The Maryland General Assembly is taking its budget deliberations down to the wire as it moves toward the end of its 90-day session Monday night.
The conference committees seeking to resolve differences between the Senate and House on the four bills in the state's budget package did not meet Friday despite early expectations they would. But a conference on the most critical bill, the one that would raise income taxes enough to blance the budget without spending cuts the majority Democrats find unpalatable, will meet at 8:30 a.m. If that committee reaches a deal, the panels negotiating the budget bill and a companion measure are expected to quickly follow suit.
Leading lawmakers said progress has been made behind the scenes and that negotiators should be able to wrap up a deal Saturday -- giving the legislative staff Sunday to prepare a conference committee report for distribution on the floor of each chamber Monday.
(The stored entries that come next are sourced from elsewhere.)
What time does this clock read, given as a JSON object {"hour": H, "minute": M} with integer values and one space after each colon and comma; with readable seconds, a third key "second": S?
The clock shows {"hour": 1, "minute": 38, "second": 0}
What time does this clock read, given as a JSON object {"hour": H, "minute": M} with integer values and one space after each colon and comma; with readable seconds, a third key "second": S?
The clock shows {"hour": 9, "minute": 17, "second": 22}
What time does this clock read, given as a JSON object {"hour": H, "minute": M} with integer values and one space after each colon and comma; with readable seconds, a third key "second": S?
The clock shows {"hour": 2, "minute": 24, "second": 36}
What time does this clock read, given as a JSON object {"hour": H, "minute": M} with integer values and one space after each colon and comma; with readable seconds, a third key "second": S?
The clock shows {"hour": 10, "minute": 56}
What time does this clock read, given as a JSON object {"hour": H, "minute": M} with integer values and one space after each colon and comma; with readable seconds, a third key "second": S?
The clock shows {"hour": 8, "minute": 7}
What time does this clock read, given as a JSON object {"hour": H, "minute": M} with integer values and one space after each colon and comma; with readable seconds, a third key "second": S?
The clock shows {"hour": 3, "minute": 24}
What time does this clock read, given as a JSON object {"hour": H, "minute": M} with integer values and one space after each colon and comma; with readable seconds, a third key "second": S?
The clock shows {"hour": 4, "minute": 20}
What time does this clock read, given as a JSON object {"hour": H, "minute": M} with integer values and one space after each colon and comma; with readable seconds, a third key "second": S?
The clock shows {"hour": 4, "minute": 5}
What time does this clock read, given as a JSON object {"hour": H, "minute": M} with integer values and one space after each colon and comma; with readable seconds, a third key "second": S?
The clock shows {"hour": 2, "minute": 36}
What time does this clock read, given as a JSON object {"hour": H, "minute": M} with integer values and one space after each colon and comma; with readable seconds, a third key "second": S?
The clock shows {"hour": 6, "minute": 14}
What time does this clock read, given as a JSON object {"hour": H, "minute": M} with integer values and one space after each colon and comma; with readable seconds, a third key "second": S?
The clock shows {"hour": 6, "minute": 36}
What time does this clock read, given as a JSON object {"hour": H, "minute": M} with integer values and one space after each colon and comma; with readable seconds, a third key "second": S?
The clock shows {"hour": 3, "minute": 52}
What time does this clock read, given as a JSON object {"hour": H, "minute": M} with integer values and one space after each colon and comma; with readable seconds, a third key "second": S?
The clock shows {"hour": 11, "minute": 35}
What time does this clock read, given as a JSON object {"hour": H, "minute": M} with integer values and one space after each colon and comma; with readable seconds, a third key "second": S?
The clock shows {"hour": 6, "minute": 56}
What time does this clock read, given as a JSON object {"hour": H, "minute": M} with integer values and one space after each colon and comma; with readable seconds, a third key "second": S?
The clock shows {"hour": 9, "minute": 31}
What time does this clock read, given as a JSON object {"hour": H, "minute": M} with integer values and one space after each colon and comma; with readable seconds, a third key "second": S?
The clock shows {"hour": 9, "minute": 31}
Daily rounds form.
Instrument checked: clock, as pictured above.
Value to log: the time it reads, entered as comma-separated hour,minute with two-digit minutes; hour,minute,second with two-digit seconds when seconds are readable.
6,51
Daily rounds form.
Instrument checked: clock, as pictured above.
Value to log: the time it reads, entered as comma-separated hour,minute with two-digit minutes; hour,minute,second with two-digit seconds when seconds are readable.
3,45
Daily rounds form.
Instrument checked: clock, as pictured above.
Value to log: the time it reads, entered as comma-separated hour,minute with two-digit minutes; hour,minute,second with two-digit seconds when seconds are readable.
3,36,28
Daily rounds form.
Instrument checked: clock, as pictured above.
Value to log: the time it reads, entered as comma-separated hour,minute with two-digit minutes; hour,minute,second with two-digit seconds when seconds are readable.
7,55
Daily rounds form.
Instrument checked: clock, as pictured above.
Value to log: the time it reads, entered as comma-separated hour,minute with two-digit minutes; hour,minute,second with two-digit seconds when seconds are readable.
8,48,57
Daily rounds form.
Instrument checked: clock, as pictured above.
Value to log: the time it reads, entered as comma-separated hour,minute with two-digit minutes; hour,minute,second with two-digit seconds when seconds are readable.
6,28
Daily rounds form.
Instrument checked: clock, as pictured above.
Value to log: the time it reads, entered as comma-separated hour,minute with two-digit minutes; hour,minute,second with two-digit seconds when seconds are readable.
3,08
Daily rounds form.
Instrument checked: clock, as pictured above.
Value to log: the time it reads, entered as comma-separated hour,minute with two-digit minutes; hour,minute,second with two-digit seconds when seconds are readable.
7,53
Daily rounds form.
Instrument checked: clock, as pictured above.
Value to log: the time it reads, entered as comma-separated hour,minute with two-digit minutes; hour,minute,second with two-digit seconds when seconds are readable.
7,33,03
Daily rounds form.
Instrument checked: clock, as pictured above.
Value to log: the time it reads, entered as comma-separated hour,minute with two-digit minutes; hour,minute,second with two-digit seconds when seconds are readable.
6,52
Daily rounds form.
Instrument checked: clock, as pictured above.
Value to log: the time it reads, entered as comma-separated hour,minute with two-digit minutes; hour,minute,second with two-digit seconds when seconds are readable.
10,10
The process is in some ways an intricate legislative ritual. The final steps of the dance must be performed in public, but key legislators say the choreography has already been decided. There were already some signs Friday that the legislative logjam caused by the delayed budget deal was beginning to ease. A Senate committee approave a bill raising the so-called "flush tax" to fund sewer sytem upgrades -- a measure Senate President Thomas V, Mike Miller had said would have to get in line behind the budget.
Passing the budget is the only legislative task lawmakers have to get done each year under Maryland's Constitution. If the budget does not pass by Monday night, the legislature would be forced into a special session. But lawmakers seemed confident Friday that a deal will be finalized and that they can go home after the Assembly adjourns "sine die."